『とらわれて夏』 重なる指と指
『とらわれて夏(原題:Labor Day)』で素晴らしく官能的な場面がある。心を病んだシングルマザー、アデル(ケイト・ウィンスレット)と、彼女の家にかくまわれた脱獄囚フランク(ジョシュ・ブローリン)が、ピーチ・パイをつくるボウルのなかで初めて指と指を重ね、一緒に桃をこねるシーン。夫に去られたアデルはもう長いこと、他人と肌を肌を接触させた経験がないのだろう。殺人罪で服役していたフランクも、他人、ましてや女性と触れ合うことは皆無だったはずだ。
近所の主婦が持ってきたたくさんの桃を見て、料理上手のフランクがピーチ・パイをつくろうと言いだす。フランクが桃の皮をむき、小さく切ってボウルに入れる。砂糖とレモン汁とシナモンを入れ、かきまぜるようアデルに言う。おずおずと指を動かすアデルの背後からフランクが身を寄せ、アデルの指に自分の無骨な指をかさねてやさしく桃をこねる。蜜のにじんだ黄色い桃を介してからみあう二人の指。いかにもの演出とも言えるけど、これ以上ないエロチックなショット。当然のことながらこれ以後二人のラブシーンは一切ない。これで十分なのだ。
原題のレイバー・デイ(9月第1週の連休)という言葉でアメリカ人が感ずるのは「夏(子供にとっては夏休み)の終わり」。1980年代、ニューイングランドの田舎町。アデルの息子で13歳のヘンリー(ガトリン・グリフィス)の目を通して見た母と脱獄囚、孤独な人間たちの出会いと別れが語られる。二人と5日間を過ごしたヘンリーの「夏の終わり」は、子供時代の終わりでもある。
アデルとヘンリーの母子がふとしたことからスーパーで出会ったフランクを家につれていき、かくまうことになる。

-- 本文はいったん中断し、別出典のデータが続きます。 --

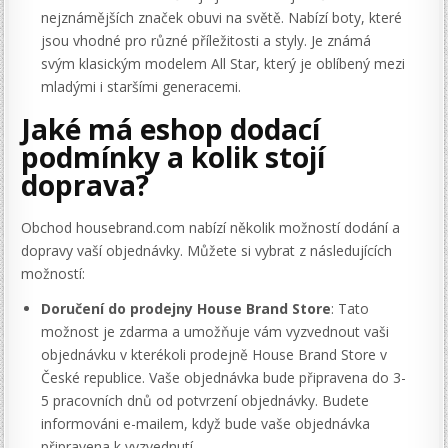
nejznámějších značek obuvi na světě. Nabízí boty, které
jsou vhodné pro různé příležitosti a styly. Je známá
svým klasickým modelem All Star, který je oblíbený mezi
mladými i staršími generacemi.
Jaké má eshop dodací
podmínky a kolik stojí
doprava?
Obchod housebrand.com nabízí několik možností dodání a
dopravy vaší objednávky. Můžete si vybrat z následujících
možností:
Doručení do prodejny House Brand Store
: Tato
možnost je zdarma a umožňuje vám vyzvednout vaši
objednávku v kterékoli prodejně House Brand Store v
České republice. Vaše objednávka bude připravena do 3-
5 pracovních dnů od potvrzení objednávky. Budete
informováni e-mailem, když bude vaše objednávka
připravena k vyzvednutí.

フランクは料理をつくり、傷んだ階段を直し、車のタイヤを交換する。ヘンリーに野球を教える。フランクの過去がフラッシュバックで回想される。フランクはベトナム帰還兵。妻の産んだ子の父が自分ではないことがわかって口論になり、妻を突き倒したところ死なせてしまい、殺人罪に問われたらしい。レイバーデイの3日間を過ごした後、3人は家族のようになっていたが、脱獄囚の捜索は続いている……。
物語そのものは予想どおりに展開するから驚きはない。見惚れたのは、先ほどのピーチパイをつくる指と指のように、人と人が触れ合うことの繊細な映像だ。家の前に他人の気配がしたとき、フランクは「人質に見せかける」と言ってアデルを椅子に縛りつける。フランクはアデルの素足をそっと手でつつんで椅子の脚に引き寄せ、優しく縄をかける。やがてフランクがアデルにとっては恋人、ヘンリーにとっては父親のような存在になることを予感させるショット。
マサチューセッツの風景も素敵だ。夏の日差しを受け逆光を通して輝く緑の木々。川にかかる古びた鉄橋。父が去ったために傷みの激しい家屋。田舎町のスーパーや銀行。ボストンの西にある町アクトンなどでロケしたらしいが、他の地域に比べると白人が多いこのあたり、しかも登場人物はみな田舎の下層、中流階級で、アメリカの原風景みたいな空気が漂っている。髪はほつれ、贅肉がはみ出る疲れきった中年女性のケイト・ウィンスレットがどんどん美しくなるのはお約束とはいえ、さすが。
ジェイソン・ライトマン監督。月並みな表現だけど、佳作ってこういう映画のことを言うんだろうな。